For these cases, you need to provide storage. This section explains how to configure custom storage in other platforms.
AWS S3
You can use an AWS S3 bucket as cache storage.
To provision the storage, follow these steps:
- Create and configure an S3 bucket as explained in How to set up caching on self-hosted agents
- Configure the following environment variables in your job
SEMAPHORE_CACHE_BACKEND
set its value to "s3"SEMAPHORE_CACHE_S3_BUCKET
set its value to the S3 bucket name
- Create a secret with the following credentials
AWS_ACCESS_KEY_ID
: the key for an IAM account with access to the bucketAWS_SECRET_ACCESS_KEY
: the secret key for the accountAWS_DEFAULT_REGION
: the region where the bucket is located
Google Cloud
You can use Google Cloud to provide custom storage for the cache.
To provision storage, follow these steps
- Create a Google Cloud Bucket
- Configure the following environment variables in your job
SEMAPHORE_CACHE_BACKEND
set it to "gcs"SEMAPHORE_CACHE_GCS_BUCKET
set it to your Google Cloud bucket name
- Provide the Google Cloud Application Default Credentials.
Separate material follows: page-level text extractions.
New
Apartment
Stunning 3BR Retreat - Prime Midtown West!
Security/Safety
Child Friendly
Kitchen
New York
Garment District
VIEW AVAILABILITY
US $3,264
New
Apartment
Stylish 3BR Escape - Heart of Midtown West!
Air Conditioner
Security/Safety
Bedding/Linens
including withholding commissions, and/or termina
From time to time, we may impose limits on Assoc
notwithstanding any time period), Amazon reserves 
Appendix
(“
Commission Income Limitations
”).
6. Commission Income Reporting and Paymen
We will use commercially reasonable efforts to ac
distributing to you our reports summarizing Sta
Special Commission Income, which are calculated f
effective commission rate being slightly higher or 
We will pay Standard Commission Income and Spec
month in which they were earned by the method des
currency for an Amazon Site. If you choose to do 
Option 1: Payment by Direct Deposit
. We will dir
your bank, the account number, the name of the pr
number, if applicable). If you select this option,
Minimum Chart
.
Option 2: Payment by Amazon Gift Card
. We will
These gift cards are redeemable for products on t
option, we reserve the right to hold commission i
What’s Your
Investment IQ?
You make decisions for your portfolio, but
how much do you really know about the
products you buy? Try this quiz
See How Application Default Credentials work to learn more
Secure FTP (SFTP)
You can provide an SFTP server to provide custom storage for the cache.
To use SFTP, define the following environment variables in your job:
SEMAPHORE_CACHE_BACKEND
: set its value to "sftp"SEMAPHORE_CACHE_URL
: the IP address and port number of the SFTP server, e.g. "1.2.3.4:29920"SEMAPHORE_CACHE_USERNAME
: the username used to connect to the serverSEMAPHORE_CACHE_PRIVATE_KEY_PATH
: the path of the private SSH key used to connect to the SFTP server
In addition, you must create a secret to store the private SSH key and expose it inside the job.